BC in decent shape
Kirk Penton - Apr 30, 2020 - Biz Releases

Photo: The Canadian Press

B.C. has a chance to emerge financially better from the COVID-19 pandemic than every other Canadian province, according to one of the country’s leading economists.

Douglas Porter, who is BMO’s chief economist and managing director, told an Urban Development Institute Okanagan webinar on Thursday that the province has a variety of factors going for it when it comes to dealing with the worst economic disaster to hit the planet in the last century.

“We would be a bit more upbeat on B.C. in terms of its rebound next year,” Porter said. “B.C. is in better fiscal position. It’s not an energy exporter. It’s not an oil exporter. It also was a little less affected than Quebec or Ontario by the virus. We just feel B.C. has better underlying fundamentals than most of the rest of the country.”

Porter sees the province ending up in the middle of the pack when it comes to the pandemic’s negative economic impact; he projects B.C.’s gross domestic product to drop by 5.5% in 2020. The provinces that are getting the double whammy of the pandemic and oil woes—Alberta, Saskatchewan, and Newfoundland and Labrador—will be hardest hit, according to Porter.
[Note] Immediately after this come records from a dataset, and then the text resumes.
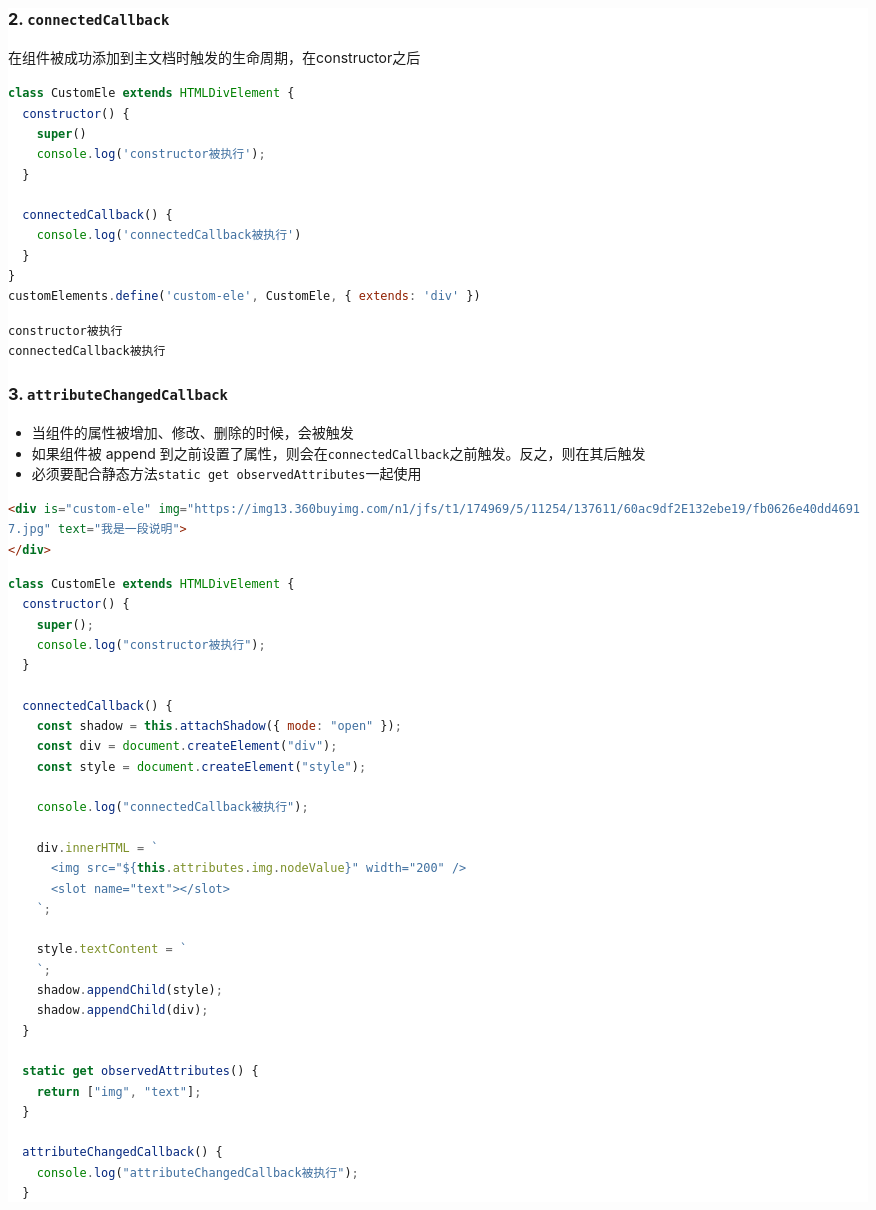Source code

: ### 2. `connectedCallback`

在组件被成功添加到主文档时触发的生命周期，在constructor之后

```js
class CustomEle extends HTMLDivElement {
  constructor() {
    super()
    console.log('constructor被执行');
  }

  connectedCallback() {
    console.log('connectedCallback被执行')
  }
}
customElements.define('custom-ele', CustomEle, { extends: 'div' })
```

```
constructor被执行
connectedCallback被执行
```

### 3. `attributeChangedCallback`

* 当组件的属性被增加、修改、删除的时候，会被触发
* 如果组件被 append 到之前设置了属性，则会在`connectedCallback`之前触发。反之，则在其后触发
* 必须要配合静态方法`static get observedAttributes`一起使用

```html
<div is="custom-ele" img="https://img13.360buyimg.com/n1/jfs/t1/174969/5/11254/137611/60ac9df2E132ebe19/fb0626e40dd46917.jpg" text="我是一段说明">
</div>
```
```js
class CustomEle extends HTMLDivElement {
  constructor() {
    super();
    console.log("constructor被执行");
  }

  connectedCallback() {
    const shadow = this.attachShadow({ mode: "open" });
    const div = document.createElement("div");
    const style = document.createElement("style");

    console.log("connectedCallback被执行");

    div.innerHTML = `
      <img src="${this.attributes.img.nodeValue}" width="200" />
      <slot name="text"></slot>
    `;

    style.textContent = `
    `;
    shadow.appendChild(style);
    shadow.appendChild(div);
  }

  static get observedAttributes() {
    return ["img", "text"];
  }

  attributeChangedCallback() {
    console.log("attributeChangedCallback被执行");
  }
```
“Before this ever happened, we had long been of the view that B.C. had the best medium-term prospects for a variety of reasons, whether it’s the fiscal situation or whether it’s the underlying industry breakdown in B.C.,” Porter said. “For a variety of reasons, we just believe B.C. has the best medium-term growth and we still believe that.”

That, of course, is looking at the glass like it’s half full. The reality is there’s hardly anything in the glass, and what’s in there will soon evaporate. To put the pandemic’s economic impact into perspective, Porter noted that when the global economy tanked in 2009, it went down about 0.2%. COVID-19 will deliver a 3% blow this time around.

Porter must have been in a good mood on Thursday, though, because he kept bringing up reasons why Canada and North America will fare better than other parts of the world when the rebound happens. The Canadian economy was already strong, the Bank of Canada is essentially bankrolling the $200 billion price tag from federal government subsidies, and the interest rate on the money that Ottawa is borrowing for those payments is only 0.6%.

“In some ways we were lucky—and I know it sounds bizarre to talk about being lucky—but we were lucky that this happened when it did, when real interest rates were negative and when long-term borrowing costs were extremely low,” Porter said. “Had this happened in the 80 or the 90s or even the 2000s, we would have been in incredibly tough situation when interest rates were much, much higher.”

The Bank of Canada’s quantitative easing, which is essentially printing money, can’t happen too long, and Porter reminded those on the call that the federal programs will take the country until only June. The hole gets deeper if the economy remains stagnant well into the summer.

Porter and his team predict Canada’s economy will plummet by 6% this year but then rebound by 6.5% in 2021. However, he said some sectors, like travel and hospitality, could need years to get back to normal.